EXERCISE DIRECTIONS =
Search the records for the string "also" and copy every line where it turns up.

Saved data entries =

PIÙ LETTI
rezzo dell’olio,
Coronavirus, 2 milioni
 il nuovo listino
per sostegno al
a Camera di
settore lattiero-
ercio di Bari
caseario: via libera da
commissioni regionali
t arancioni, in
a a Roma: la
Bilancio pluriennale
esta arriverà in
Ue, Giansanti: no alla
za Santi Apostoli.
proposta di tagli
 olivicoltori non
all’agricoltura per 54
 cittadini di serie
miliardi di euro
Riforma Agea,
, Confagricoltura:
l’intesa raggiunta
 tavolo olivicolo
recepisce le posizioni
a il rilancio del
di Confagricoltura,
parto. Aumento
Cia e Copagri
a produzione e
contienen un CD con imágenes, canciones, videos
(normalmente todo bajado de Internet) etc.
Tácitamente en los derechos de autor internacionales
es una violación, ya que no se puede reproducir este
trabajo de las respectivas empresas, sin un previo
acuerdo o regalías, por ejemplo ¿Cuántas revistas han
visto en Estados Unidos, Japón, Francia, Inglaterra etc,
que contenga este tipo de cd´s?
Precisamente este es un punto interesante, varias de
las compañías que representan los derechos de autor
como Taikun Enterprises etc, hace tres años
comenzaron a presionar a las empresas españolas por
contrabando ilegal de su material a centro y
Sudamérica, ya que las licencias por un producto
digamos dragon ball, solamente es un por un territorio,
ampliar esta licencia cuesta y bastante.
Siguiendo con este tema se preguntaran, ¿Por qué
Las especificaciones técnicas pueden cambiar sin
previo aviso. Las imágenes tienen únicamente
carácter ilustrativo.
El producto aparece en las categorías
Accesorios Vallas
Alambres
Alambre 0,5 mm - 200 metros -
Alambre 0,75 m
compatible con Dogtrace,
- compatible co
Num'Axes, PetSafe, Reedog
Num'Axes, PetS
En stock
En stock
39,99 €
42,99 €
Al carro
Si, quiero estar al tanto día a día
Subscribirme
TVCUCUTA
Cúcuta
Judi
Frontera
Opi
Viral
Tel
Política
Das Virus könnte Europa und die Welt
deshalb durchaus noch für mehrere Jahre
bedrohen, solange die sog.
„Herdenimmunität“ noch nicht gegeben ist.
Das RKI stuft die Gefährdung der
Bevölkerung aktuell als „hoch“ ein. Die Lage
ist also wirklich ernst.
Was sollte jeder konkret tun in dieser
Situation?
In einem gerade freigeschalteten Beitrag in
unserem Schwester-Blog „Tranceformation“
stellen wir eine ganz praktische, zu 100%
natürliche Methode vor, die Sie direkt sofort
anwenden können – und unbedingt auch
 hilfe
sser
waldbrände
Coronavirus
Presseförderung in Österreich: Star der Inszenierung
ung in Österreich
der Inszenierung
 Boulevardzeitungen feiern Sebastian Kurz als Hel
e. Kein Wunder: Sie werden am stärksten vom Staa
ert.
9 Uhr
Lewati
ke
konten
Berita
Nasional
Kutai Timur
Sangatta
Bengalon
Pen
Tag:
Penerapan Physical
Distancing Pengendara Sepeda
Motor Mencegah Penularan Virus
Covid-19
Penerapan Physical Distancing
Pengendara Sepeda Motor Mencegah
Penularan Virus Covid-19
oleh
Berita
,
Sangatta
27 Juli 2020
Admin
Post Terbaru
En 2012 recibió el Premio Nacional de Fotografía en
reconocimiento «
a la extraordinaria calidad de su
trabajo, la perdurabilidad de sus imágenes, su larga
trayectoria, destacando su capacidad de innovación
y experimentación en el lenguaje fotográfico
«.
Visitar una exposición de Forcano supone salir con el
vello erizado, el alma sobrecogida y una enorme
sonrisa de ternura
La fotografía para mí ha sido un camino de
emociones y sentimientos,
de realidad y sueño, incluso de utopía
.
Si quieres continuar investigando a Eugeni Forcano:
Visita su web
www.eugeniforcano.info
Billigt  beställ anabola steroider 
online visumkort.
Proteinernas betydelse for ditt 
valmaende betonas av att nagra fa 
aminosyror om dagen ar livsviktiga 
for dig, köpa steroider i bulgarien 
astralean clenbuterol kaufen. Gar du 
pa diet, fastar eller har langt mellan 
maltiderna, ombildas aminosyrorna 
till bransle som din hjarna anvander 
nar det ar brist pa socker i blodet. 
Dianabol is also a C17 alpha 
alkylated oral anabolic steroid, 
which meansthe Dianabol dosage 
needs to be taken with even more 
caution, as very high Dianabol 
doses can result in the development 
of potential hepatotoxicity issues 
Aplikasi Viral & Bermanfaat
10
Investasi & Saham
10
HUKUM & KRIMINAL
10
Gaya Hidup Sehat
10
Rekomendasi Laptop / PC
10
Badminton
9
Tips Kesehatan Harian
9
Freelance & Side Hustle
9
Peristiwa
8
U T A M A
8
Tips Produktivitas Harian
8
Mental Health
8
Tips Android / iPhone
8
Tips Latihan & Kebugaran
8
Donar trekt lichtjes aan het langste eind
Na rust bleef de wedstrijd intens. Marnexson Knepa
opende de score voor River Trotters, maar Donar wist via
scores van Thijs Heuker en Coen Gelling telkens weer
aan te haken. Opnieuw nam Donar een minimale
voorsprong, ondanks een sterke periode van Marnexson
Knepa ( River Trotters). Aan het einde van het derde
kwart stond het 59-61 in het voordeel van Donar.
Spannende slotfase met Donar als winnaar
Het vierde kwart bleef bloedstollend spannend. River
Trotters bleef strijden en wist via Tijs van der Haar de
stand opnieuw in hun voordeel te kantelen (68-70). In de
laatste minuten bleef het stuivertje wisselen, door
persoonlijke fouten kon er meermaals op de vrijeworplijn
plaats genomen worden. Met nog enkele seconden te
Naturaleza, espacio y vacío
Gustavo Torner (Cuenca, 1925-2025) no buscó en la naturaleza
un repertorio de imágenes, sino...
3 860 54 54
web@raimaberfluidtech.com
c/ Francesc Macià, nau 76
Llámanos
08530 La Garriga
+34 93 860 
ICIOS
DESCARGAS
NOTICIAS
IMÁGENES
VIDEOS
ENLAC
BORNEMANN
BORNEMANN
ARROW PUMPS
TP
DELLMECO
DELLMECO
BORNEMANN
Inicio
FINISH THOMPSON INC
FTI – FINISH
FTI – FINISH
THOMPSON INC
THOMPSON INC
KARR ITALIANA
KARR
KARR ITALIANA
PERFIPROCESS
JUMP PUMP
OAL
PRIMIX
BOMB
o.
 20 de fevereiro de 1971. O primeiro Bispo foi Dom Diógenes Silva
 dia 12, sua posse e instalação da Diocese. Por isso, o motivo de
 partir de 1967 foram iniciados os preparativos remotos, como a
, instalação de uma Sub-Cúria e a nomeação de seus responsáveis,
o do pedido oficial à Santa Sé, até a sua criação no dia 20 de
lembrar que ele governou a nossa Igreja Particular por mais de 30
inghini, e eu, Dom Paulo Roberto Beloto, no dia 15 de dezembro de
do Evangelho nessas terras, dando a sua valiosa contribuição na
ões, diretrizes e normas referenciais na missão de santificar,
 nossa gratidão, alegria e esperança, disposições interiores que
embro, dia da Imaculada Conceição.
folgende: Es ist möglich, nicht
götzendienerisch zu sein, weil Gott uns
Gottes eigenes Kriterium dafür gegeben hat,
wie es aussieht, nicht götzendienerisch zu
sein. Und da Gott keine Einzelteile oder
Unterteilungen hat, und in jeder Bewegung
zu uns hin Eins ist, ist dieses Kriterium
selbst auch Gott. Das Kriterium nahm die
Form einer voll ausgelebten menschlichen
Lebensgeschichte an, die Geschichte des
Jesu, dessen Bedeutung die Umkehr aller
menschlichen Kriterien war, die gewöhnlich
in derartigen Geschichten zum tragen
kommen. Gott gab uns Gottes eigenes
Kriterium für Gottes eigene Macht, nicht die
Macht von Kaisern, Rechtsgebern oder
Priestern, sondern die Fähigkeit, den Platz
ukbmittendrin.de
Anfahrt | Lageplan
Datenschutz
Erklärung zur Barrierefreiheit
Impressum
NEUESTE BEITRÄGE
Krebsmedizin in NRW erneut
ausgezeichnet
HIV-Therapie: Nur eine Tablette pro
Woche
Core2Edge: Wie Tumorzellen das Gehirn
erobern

TASK OUTPUT =
ist also wirklich ernst.
Dianabol is also a C17 alpha 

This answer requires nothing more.